THE DEMOCRATS' COURTSHIP OF RELIGIOUS voters exploits a rare Republican predicament: disillusioned with Bush's stewardship and serial scandals, many religious conservatives see a field in which their preferred candidates can't win, and those who can win include, for now, a politically elastic Mormon; the twice-divorced, pro-choice, gay-friendly former New York City mayor; and a maverick who called conservative religious leaders "agents of intolerance" the last time he ran. "I think that this emerging change in mind-set, at least within significant segments of the Democratic Party, could pay tremendous dividends if the Republicans are foolish enough to nominate Rudy Giuliani," says Richard Land, the Southern Baptist Convention's political guru. While a Mitt Romney nomination might suppress evangelical turnout, he says, as long as there is a basic difference over abortion, socially conservative voters will pick the pro-life candidate. "But if you take the abortion issue off the table," Land predicts, "then a lot of these other issues get oxygen they aren't getting now, such as the environment and social justice and racial reconciliation, all of which Evangelicals care about."

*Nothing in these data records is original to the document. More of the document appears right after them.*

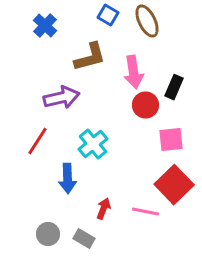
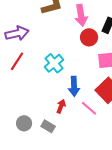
purple arrow: (62, 98) -> (17, 33), moved
blue arrow: (68, 179) -> (74, 86), moved
pink line: (146, 212) -> (89, 108), turned 30

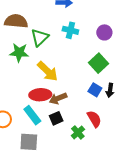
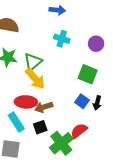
green triangle: (40, 37) -> (33, 62), moved
green square: (99, 63) -> (88, 74), turned -30
red semicircle: (94, 119) -> (79, 131), turned -102
green cross: (78, 132) -> (61, 143), size x1.6

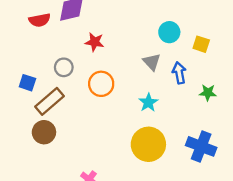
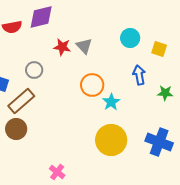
gray triangle: (152, 62) -> (84, 46), moved
orange circle: (101, 84) -> (92, 85), moved

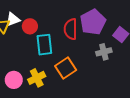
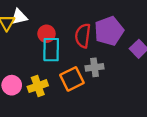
red circle: (30, 26) -> (46, 34), moved
gray cross: (104, 52) -> (95, 67), moved

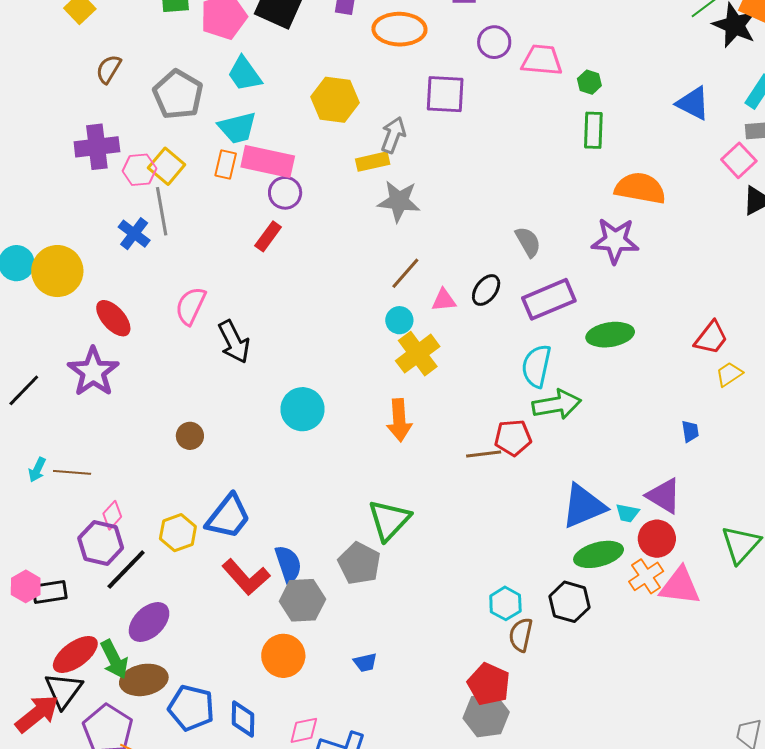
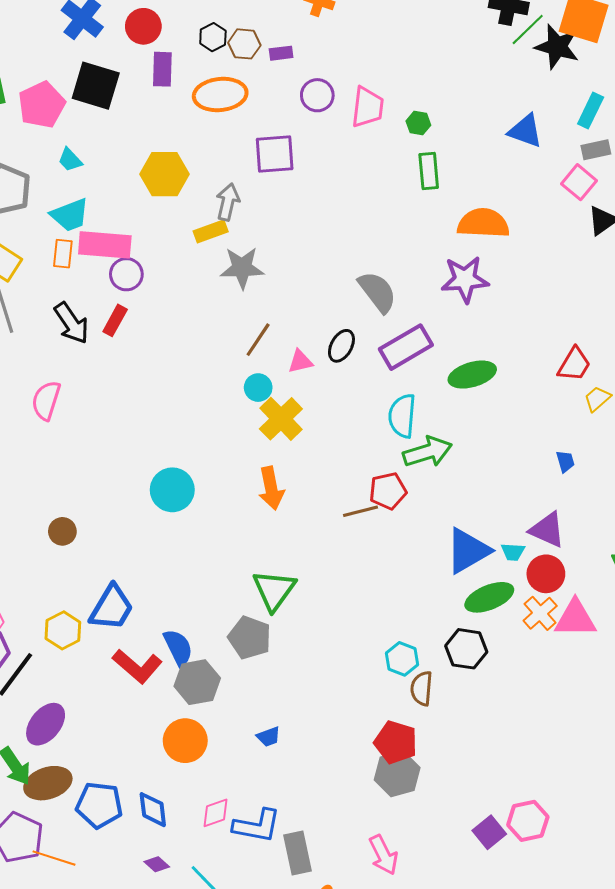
pink trapezoid: (542, 60) -> (368, 107), turned 99
cyan trapezoid: (245, 74) -> (70, 160), size x0.7
gray semicircle: (528, 242) -> (377, 292), size x1.4
black arrow: (234, 342) -> (71, 323), moved

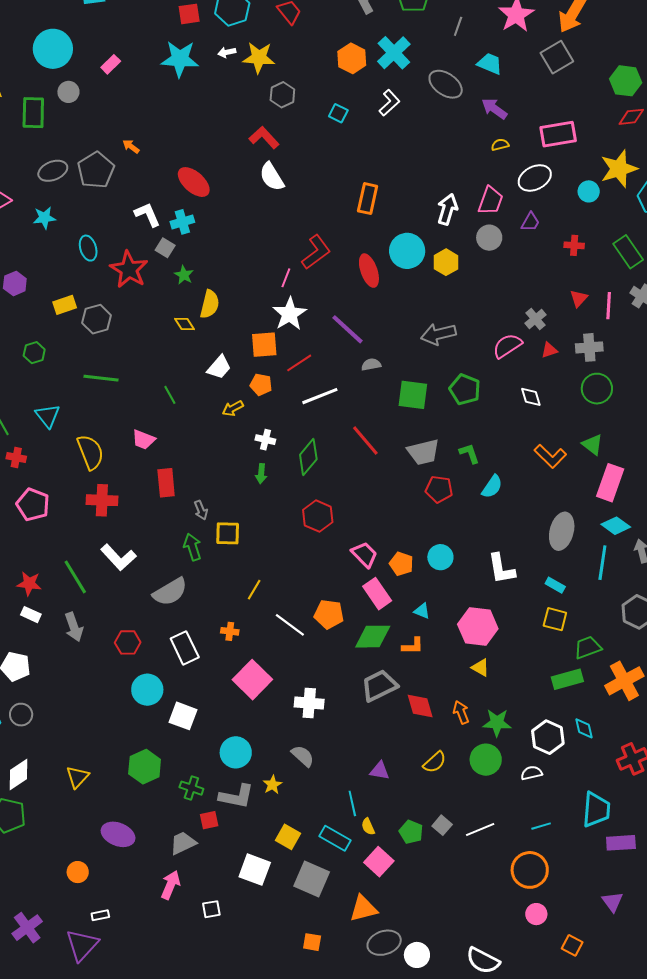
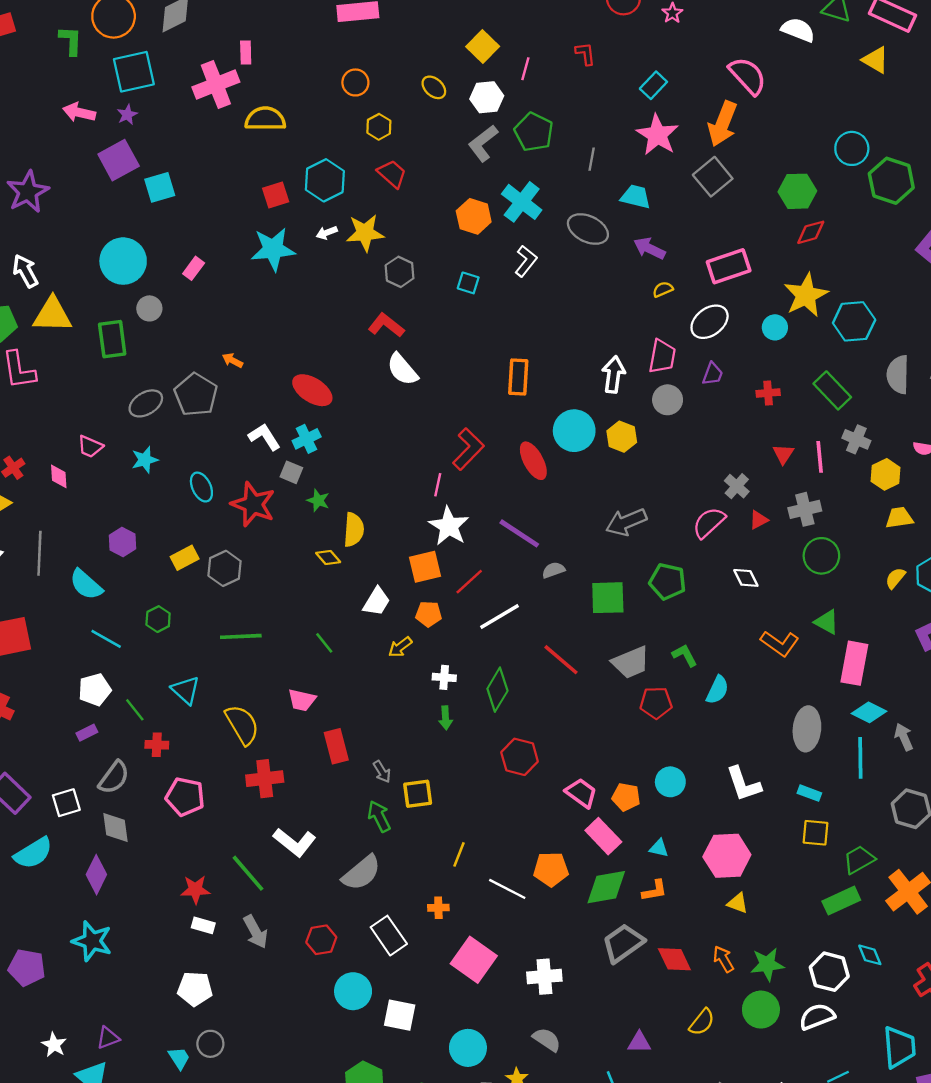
white semicircle: (532, 773) -> (817, 1017), size x1.4

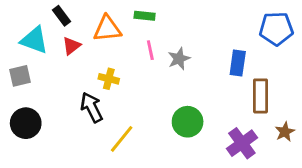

The best handicapper of the religious vote is political scientist John C. Green, senior fellow at the Pew Forum on Religion and Public Life, who has studied the voting habits of the country's 55 million Evangelicals. The most conservative white Protestants, he says, are all but off-limits to the Democrats. But then there are more than 22 million voters he calls "freestyle Evangelicals," worried about not only their eternal souls but also their kids' schools, their car's fuel efficiency and the crisis in Darfur. In the past, those voters may have leaned Republican in part because the GOP has been far smarter about presenting itself as friendly to people of faith while painting the Democrats as a bunch of sneering, secular coastal élites.

But the Republican lock on Evangelicals may be breaking. The percentage of white Evangelicals who self-identify as Republicans has declined from roughly 50% in 2004 to about 44% this past February, according to Green. Now the number is closer to 40% as more Evangelicals choose to label themselves independents. "There is a loosening of the Republican coalition, particularly among people under 30," Green says, "but it is not yet a movement toward the Democrats. It is a small but real change."